2013.07.01// D. Jędrzejewska
Artysta przeważnie posiada wrażliwą duszę, o ile nie nadwrażliwą. Dotyczy to również artysty-pisarza – zwykle obdarzonego imponującą inteligencją i doświadczonego „bólem świata”. Historia literatury zna niejeden przypadek cierpiącej duszy, która pewnego dnia postanowiła ze sobą skończyć. Biografie pisarek samobójczyń do dziś fascynują, intrygują i wygląda również na to, że… inspirują. Udowodnił to słynący z kontrowersji magazyn „Vice Magazine”, zamieszczając na swoich łamach specyficzną, modową sesję zdjęciową. Na zdjęciach wykonanych przez fotografkę Annabel Mehran możemy przyjrzeć się inscenizacją stylizowanym na samobójstwa słynnych pisarek: Virginii Woolf, Sylvii Plath, Charlotte Perkins Gilman, Dorothy Parker, Sanmao, Iris Chang i Elise Cowen. Pomysł niestety nie przemówił do wszystkich odbiorców i pod wpływem burzliwych dyskusji internautów fotki zniknęły ze strony internetowej magazynu.

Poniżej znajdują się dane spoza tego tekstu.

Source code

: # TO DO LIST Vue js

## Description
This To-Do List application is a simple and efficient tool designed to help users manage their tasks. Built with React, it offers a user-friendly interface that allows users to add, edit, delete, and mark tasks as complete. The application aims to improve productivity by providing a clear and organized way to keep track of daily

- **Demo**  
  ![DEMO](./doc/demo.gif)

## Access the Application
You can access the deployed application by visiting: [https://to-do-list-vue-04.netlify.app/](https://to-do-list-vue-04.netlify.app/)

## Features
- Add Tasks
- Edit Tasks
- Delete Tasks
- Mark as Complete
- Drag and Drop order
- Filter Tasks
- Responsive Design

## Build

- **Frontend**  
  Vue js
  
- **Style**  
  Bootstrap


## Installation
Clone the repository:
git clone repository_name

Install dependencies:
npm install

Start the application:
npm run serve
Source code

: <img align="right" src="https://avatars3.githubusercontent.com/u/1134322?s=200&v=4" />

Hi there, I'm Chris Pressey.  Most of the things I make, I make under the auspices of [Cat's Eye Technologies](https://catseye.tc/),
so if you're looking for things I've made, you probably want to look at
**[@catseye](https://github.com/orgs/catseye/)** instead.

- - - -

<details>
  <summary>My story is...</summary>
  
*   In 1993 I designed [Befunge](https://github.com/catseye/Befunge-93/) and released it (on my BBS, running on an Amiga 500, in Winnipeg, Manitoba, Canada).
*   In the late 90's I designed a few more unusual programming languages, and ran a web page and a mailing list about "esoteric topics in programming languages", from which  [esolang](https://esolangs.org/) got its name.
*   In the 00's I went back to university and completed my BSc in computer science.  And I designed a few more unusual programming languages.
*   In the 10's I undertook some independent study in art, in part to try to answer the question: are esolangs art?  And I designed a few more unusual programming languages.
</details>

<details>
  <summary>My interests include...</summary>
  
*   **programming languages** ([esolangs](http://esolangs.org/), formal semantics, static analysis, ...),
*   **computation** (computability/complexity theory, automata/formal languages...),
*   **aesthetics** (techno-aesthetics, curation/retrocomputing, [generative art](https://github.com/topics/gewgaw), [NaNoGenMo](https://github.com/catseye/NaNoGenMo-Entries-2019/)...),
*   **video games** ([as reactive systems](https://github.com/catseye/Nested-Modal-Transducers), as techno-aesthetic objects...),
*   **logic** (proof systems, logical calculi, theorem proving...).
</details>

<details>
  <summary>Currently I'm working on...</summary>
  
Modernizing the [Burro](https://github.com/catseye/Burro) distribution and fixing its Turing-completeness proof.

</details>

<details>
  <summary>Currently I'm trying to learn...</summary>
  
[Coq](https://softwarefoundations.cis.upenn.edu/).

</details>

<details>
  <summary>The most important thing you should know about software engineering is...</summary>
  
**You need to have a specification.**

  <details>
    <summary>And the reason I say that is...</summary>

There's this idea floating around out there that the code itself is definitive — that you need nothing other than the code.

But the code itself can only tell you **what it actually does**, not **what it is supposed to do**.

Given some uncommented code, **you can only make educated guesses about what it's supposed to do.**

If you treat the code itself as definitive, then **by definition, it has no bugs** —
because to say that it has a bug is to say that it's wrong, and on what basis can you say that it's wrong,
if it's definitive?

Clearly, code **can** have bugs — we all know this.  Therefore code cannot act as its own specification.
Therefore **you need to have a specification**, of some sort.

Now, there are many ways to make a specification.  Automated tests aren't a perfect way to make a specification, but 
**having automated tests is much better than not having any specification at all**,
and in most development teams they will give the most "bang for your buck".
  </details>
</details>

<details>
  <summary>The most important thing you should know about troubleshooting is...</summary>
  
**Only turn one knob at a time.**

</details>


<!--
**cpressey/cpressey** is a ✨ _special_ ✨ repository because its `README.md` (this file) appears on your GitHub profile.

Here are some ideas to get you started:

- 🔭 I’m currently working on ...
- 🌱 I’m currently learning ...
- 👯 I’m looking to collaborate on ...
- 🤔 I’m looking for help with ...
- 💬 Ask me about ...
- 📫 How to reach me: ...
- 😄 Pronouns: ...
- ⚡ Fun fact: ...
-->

Stylizacje, w które zostały ubrane modelki, zostały przygotowane przez Annette Lamothe-Ramos. W podpisach każdej z nich znajdziemy to, co zwykle znajdujemy w modowych sesjach, czyli opis, w co konkretnie zostały przyodziane kobiety na zdjęciach oraz nazwy markowych ubrań. Tym razem jednak otrzymaliśmy coś więcej – nazwiska autorek, ich wiek, miejsce urodzenia i śmierci, a także sposób, w jaki popełniły samobójstwo. Scenerie zdjęć są osobliwe – kobieta przy otwartym piekarniku, brodząca z kamieniem w wodzie, kierująca broń w stronę ust, czy próbująca się powiesić na… markowych pończochach. Głosy oburzenia dotyczące tego pomysłu zostały podniesione nie tylko wśród czytelników magazynu, ale i dziennikarzy oraz przedstawicieli literackiego środowiska. Sesję nazwano „obrzydliwą” reklamą. Stając w obliczu mocnej krytyki, przedstawiciele „Vice Magazine” opublikowali specjalne oświadczenie. W nim zaznaczali, że fotografie zamieszczane na łamach czasopisma od zawsze były niekonwencjonalne i nastawione bardziej na artyzm, niż na modę, która jest tu jedynie czymś w rodzaju przesłania. Zdjęcia mimo usunięcia, rozniosły się po sieci i też można samemu się im przyjrzeć i ocenić.
Każda z biografii pisarek, do których nawiązywały dyskusyjne fotografie jest przejmująco tragiczna. Virginia Woolf, jedna z najznamienitszych angielskich kobiet pióra całe długie lata zmagała się z chorobą afektywną dwubiegunową, depresją, chronicznymi bólami głowy, atakami nerwowymi. Ówcześni lekarze byli bezsilni i nie potrafili jej pomóc. W wieku 59 lat nie wytrzymała – napełniła kieszenie kamieniami i rzuciła się do rzeki Ouse w pobliżu swojego domu. Depresja stała się również rzeczywistością Sylvii Plath. Niespełniona, niedoceniona, cierpiąca na brak pieniędzy, po rozpadzie małżeństwa postanowiła się zabić w wieku zaledwie 31 lat. Dzieci zamknęła w wentylowanym pokoju i zostawiła im śniadanie. Sama odkręciła gaz w kuchni, by przedwcześnie zakończyć życie.
Charlotte Perkins Gilman
Dorothy Parker
Dorothy Parker
Charlotte Perkins Gilman, amerykańska pisarka i feministka, odejść postanowiła po otrzymaniu przykrej wiadomości – dowiedziała się bowiem, że choruje na raka piersi. Wtedy to zaczęła gromadzić zapasy chloroformu, który miał zapewnić jej bezbolesną śmierć. Pozostawiła po sobie list, w którym napisała: „Gdy śmierć jest pewna i nieuchronna, najprostszym z praw człowieka jest wybranie szybkiej i prostej śmierci zamiast powolnej i pełnej cierpienia”. Dorothy Parker z kolei samobójstwo próbowała popełnić kilkakrotnie - bez skutku. Zmarła w końcu na atak serca. Była ekscentryczną postacią, o ironio – słynącą z cierpkiego poczucia humoru. Pozostałe pisarki, mniej znane w Polsce, również zmagały się ze stanami depresyjnymi. Iris Chang w wieku 36 lat strzeliła sobie w usta, Sanmao postanowiła się powiesić, a Elise Cowen skoczyła z siódmego piętra.